Methods: Data was collected from haemophilia B patients (FIX activity level <5 IU/dL) treated with rFIX-Fc in the OPTI-CLOT TARGET study (NTR7523) and United Kingdom (UK)-EHL registry (NCT02938156). FIX measurements for PK assessment were obtained at 15-30 min, 4, 24, 72, 120 and 168 h after infusion. Additional FIX activity levels were sampled during regular visits between 10 days and 18 months after rFIX-Fc treatment initiation. Doses were calculated by Bayesian forecasting. We calculated individual dose – required to yield a FIX activity level of 3 IU/dL one week after administration during steady-state (Dose3%) – based on the following four situations: 1) all available PK measurements, 2) PK profile assessment measurements only, 3) three clinically relevant measurements in PK assessment (peak, trough and random mid FIX activity level) and 4) three random measurements in PK assessment. The four situations were evaluated for all patients and patients <12 years separately. Differences were analysed with the permutation test.
Results: We included 36 patients (median age: 17 years, range 2-71) of whom 13 patients <12 years. Situation (sit.) 1 and 2 included a median of 7 (range 4-12) and 4.5 (range 3-7) measurements, respectively.

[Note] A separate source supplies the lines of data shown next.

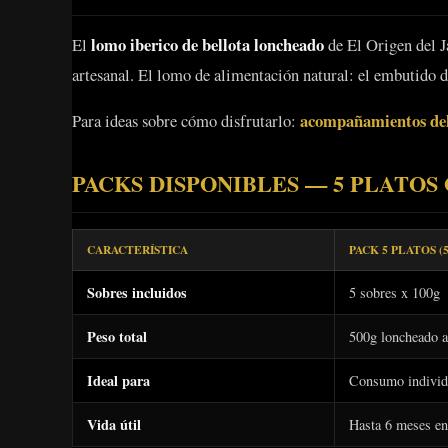
lomo iberico de bellota loncheado
El
de El Origen del Ja
artesanal. El lomo de alimentación natural: el embutido 
acompañamientos del 
Para ideas sobre cómo disfrutarlo:
PACKS DISPONIBLES — 5 PLATOS 
CARACTERÍSTICA
PACK 5 PLATOS (
Sobres incluidos
5 sobres x 100g
Peso total
500g loncheado a
Ideal para
Consumo individu
Vida útil
Hasta 6 meses en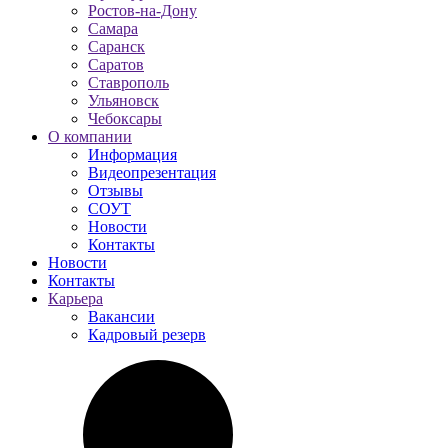
Ростов-на-Дону
Самара
Саранск
Саратов
Ставрополь
Ульяновск
Чебоксары
О компании
Информация
Видеопрезентация
Отзывы
СОУТ
Новости
Контакты
Новости
Контакты
Карьера
Вакансии
Кадровый резерв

Population predicted Dose3% when comparing model A to model B, was significantly higher for each situation with respective median values of 3500 vs 1375 IU (p<0.001). For individually predicted Dose3%, no significant difference was found when all available PK measurements were evaluated (sit.1). Median doses were 1500 IU (range 250-4250) and 1500 IU (range 250-2750) for model A and B, respectively. For the three remaining situations, significant differences were found when all patients were considered. Median doses were 1750 vs 1500 IU (p=0.004, sit.2), 1750 vs 1500 IU (p=0.041, sit.3) and 1750 vs 1500 IU (p=0.001, sit.4) for model A and B, respectively. Surprisingly, however, when focusing on children <12 years no significant differences in Dose3% were found. Median doses were 1000 vs 1000 IU (p=0.984, sit.1), 1000 vs 1250 IU (p=1.000, sit.2), 750 vs 1250 IU (p=0.328, sit.3) and 1000 vs 1000 IU (p=0.750, sit.4) for model A and B, respectively.
Conclusion: This study demonstrates that both models a priori recommend different doses when no individual measurements are considered in dose calculations. This difference is explained by a dissimilarity in predicted typical clearance of included patients. When performing maximum a posteriori Bayesian analysis, this difference is reduced when more samples per patient are available. Nevertheless, in a clinical setting when only sparse samples would be available (reflecting sit.2, 3 and 4) the recommended dose would depend on the model used. For children <12 years no differences were detected, which could be due to the limited number of patients. This study exemplifies that Bayesian forecasting combines information from both the population and individual. Hence, in situations of sparse individual measurements, it is necessary to strive for a representative population PK model.
References:
[1] M. V. Ragni, S. E. Croteau, M. Morfini, M. H. Cnossen, and A. Iorio, “Pharmacokinetics and the transition to extended half-life factor concentrates: communication from the SSC of the ISTH,” J. Thromb. Haemost., vol. 16, no. 7, pp. 1437–1441, Jul. 2018, doi: 10.1111/jth.14153.
[2] L. Diao, S. Li, T. Ludden, J. Gobburu, I. Nestorov, and H. Jiang, “Population pharmacokinetic modelling of recombinant factor IX Fc fusion protein (rFIXFc) in patients with haemophilia B,” Clin. Pharmacokinet., vol. 53, no. 5, pp. 467–477, 2014, doi: 10.1007/s40262-013-0129-7.